I was sitting, eating, busy editing photos that I've lost track of everything that's important to me.
Life will never return to the past times. Once it's gone, it's gone. Yet I am still alive; I can breathe, smell, touch, hear, see, taste and feel things around me. I am lucky to be alive, to experience what can be experienced with. I am one lucky human, for being able to see the stars, clouds, and the beautiful day and night sky. I can listen to water drops, enjoying beautiful images and pictures.
For being given the opportunity to learn things, and I have always been fortunate to have the ability to think and to analyse problems, which is becoming my specialty. I can't complain; I should be so happy and relieved to be able to spend my life solving dilemmas and overcome many obstacles.
I am nineteen this year. I heard people complaining about how life is not treating them well. Well......
I used to be an outcast, a person that people hates. Or it was just me, always feeling bad about myself. Perhaps I am still a freak in everyone's eyes. But sometimes when I think about the simple aspects in my life that has been fulfilled and provided to me subconciously, I do feel that I have no reason to complain that my life is not how I wanted it to be. I had chances to control my own life, and I guess I made the wrong decisions. I went through a lot of things in life. I stood alone, and nobody reached for me. Because I kept everything to myself and never wanted to let them go.

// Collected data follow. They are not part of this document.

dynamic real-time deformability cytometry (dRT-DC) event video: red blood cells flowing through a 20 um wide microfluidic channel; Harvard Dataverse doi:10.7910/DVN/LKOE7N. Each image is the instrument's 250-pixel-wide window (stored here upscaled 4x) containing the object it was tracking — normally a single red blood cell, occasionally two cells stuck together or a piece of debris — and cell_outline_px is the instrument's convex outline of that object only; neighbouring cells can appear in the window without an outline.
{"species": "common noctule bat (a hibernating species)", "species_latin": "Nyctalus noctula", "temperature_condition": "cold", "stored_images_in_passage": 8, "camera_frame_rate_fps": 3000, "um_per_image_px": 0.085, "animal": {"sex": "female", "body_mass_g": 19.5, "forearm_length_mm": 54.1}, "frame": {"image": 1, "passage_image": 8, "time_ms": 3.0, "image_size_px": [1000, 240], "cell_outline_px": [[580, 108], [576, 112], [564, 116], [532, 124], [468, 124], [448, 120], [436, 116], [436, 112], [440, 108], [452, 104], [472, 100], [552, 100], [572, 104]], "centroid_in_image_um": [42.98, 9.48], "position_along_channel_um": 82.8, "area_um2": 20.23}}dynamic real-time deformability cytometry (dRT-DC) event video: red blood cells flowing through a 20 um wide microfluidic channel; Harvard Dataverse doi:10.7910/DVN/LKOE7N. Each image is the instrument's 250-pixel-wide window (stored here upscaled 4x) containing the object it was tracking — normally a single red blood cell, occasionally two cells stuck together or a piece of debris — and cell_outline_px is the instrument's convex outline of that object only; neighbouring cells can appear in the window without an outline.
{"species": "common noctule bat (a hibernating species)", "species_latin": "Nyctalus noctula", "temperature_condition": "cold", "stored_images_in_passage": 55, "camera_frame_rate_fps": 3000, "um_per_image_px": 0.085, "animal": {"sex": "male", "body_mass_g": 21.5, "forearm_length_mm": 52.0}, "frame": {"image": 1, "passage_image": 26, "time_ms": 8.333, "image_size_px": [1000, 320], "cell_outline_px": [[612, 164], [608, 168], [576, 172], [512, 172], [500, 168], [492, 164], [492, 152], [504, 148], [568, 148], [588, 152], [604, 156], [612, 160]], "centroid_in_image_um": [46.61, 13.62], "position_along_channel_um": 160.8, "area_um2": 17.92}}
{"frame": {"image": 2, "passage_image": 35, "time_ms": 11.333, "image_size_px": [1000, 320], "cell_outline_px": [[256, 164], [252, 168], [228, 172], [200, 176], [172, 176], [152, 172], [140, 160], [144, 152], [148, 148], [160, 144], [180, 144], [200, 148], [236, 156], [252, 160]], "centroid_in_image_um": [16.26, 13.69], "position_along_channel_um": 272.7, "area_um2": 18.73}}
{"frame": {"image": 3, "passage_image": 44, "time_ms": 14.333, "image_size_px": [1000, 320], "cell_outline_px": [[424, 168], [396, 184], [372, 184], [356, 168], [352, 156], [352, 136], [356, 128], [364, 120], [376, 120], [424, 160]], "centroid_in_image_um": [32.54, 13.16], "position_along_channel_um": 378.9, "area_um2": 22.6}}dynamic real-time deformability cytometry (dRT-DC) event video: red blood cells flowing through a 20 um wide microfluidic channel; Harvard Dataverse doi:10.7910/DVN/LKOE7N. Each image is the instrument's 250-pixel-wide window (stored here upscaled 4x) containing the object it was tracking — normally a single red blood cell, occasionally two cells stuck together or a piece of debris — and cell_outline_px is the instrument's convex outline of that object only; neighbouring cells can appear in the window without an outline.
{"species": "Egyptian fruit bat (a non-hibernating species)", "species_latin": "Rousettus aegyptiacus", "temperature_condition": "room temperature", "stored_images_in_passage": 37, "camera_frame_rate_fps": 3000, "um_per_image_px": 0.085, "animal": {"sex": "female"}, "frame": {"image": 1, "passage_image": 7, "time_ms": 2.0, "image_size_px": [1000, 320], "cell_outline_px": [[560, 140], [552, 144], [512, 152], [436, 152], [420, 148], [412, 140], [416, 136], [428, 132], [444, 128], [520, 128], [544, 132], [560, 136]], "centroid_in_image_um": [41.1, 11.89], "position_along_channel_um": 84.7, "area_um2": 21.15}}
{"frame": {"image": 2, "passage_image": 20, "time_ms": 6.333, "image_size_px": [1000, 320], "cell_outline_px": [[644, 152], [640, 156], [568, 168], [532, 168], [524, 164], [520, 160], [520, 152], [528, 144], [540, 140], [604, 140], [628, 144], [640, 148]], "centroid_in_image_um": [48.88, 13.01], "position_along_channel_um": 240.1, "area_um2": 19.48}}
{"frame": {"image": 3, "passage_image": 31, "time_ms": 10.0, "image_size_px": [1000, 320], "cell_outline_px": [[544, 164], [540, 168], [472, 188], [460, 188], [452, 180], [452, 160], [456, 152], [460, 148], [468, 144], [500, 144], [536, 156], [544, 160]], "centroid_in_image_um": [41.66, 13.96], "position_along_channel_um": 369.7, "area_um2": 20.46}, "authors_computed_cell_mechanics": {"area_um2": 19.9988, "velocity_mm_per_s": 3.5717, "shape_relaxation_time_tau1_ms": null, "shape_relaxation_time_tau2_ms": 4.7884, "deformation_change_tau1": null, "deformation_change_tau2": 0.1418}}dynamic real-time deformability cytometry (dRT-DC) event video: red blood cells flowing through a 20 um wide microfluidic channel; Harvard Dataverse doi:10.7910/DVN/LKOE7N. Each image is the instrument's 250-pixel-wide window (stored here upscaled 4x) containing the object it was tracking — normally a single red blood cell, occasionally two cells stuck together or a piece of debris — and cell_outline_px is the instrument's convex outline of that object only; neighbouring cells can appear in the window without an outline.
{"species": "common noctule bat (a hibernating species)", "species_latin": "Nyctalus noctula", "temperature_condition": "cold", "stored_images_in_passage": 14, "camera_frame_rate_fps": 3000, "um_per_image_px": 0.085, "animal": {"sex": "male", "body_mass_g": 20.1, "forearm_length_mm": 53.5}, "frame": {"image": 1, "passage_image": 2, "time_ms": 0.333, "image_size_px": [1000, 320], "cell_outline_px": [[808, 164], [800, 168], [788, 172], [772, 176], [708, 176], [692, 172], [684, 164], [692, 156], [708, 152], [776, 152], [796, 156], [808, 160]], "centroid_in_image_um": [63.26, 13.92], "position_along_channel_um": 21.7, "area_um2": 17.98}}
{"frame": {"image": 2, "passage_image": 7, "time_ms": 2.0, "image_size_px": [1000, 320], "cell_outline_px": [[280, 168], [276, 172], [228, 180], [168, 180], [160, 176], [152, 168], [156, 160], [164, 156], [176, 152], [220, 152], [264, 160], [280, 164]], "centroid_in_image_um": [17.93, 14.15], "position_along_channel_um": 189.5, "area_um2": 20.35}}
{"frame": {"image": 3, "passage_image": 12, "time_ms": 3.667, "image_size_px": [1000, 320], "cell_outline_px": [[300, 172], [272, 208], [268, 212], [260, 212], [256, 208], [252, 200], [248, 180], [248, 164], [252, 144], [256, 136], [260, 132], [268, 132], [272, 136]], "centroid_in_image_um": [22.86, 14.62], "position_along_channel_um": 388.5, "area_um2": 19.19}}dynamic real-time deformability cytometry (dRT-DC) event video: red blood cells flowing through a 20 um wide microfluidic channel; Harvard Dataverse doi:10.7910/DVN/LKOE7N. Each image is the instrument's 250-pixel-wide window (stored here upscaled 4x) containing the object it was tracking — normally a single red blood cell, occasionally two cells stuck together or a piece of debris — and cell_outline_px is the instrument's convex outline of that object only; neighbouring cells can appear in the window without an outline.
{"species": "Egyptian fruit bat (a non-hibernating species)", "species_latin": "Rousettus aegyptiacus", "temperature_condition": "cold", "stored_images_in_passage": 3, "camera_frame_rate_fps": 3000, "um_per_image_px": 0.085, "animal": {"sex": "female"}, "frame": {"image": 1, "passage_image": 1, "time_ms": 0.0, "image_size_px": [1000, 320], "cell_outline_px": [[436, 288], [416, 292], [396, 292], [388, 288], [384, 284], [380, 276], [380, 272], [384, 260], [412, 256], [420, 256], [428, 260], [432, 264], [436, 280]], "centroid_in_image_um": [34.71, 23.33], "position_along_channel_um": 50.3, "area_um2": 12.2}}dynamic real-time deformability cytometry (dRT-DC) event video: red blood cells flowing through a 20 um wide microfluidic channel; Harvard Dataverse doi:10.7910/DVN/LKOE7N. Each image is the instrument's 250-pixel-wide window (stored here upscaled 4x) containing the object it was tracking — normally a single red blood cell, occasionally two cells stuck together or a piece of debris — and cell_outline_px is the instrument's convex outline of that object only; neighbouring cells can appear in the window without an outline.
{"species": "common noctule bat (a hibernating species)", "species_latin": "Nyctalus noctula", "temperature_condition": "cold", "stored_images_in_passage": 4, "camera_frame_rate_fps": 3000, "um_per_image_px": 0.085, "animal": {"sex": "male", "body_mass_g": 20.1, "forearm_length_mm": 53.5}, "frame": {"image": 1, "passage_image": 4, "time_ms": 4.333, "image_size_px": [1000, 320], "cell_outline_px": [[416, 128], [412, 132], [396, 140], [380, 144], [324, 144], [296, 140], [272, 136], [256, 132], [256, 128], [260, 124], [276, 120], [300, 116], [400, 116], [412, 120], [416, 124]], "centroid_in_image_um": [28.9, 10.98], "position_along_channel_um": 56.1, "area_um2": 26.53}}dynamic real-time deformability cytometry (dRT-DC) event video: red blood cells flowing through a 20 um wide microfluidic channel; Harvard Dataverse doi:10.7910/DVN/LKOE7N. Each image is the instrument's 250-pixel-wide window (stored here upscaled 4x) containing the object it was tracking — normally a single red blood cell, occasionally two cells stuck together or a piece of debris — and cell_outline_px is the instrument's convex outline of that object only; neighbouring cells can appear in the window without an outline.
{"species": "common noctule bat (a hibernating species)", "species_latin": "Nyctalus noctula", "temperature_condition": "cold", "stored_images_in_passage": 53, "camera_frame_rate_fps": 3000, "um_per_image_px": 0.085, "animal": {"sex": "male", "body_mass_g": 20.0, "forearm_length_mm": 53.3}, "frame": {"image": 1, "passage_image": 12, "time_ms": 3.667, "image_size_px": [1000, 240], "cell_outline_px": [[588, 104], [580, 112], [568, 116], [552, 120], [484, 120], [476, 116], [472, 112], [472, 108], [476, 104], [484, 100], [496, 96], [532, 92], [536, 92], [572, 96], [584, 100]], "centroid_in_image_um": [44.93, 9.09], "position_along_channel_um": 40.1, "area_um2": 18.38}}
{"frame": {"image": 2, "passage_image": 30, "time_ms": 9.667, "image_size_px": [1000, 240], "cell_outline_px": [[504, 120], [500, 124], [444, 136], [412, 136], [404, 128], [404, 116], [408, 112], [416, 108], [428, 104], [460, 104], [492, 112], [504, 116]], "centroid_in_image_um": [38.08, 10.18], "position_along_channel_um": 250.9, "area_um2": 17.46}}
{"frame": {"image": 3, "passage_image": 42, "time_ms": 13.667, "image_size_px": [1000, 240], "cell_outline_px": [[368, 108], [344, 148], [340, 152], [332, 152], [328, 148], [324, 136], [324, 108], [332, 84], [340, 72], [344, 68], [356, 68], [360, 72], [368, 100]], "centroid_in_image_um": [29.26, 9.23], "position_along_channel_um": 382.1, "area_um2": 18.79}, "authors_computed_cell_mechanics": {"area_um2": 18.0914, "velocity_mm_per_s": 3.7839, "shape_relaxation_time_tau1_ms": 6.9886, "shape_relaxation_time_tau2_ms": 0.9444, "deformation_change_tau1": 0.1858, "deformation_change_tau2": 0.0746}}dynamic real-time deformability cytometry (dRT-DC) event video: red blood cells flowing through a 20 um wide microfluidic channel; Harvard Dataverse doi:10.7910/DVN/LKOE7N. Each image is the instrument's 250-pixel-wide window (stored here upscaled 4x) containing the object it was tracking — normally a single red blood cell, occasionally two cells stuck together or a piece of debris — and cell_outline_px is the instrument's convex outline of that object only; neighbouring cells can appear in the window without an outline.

But now, things have changed. My mindset has changed. I am a new person. I can now identify the things that I should and shouldn't worry about. I love my life. I am eternally grateful towards my mom and dad for giving me this life and for raising me up to have a proper and my ideal life. I am grateful for the little things around me that provide me with such a comfortable life, such as the wind, grass, trees, water, and so much more. Life is so wonderful, and beautiful.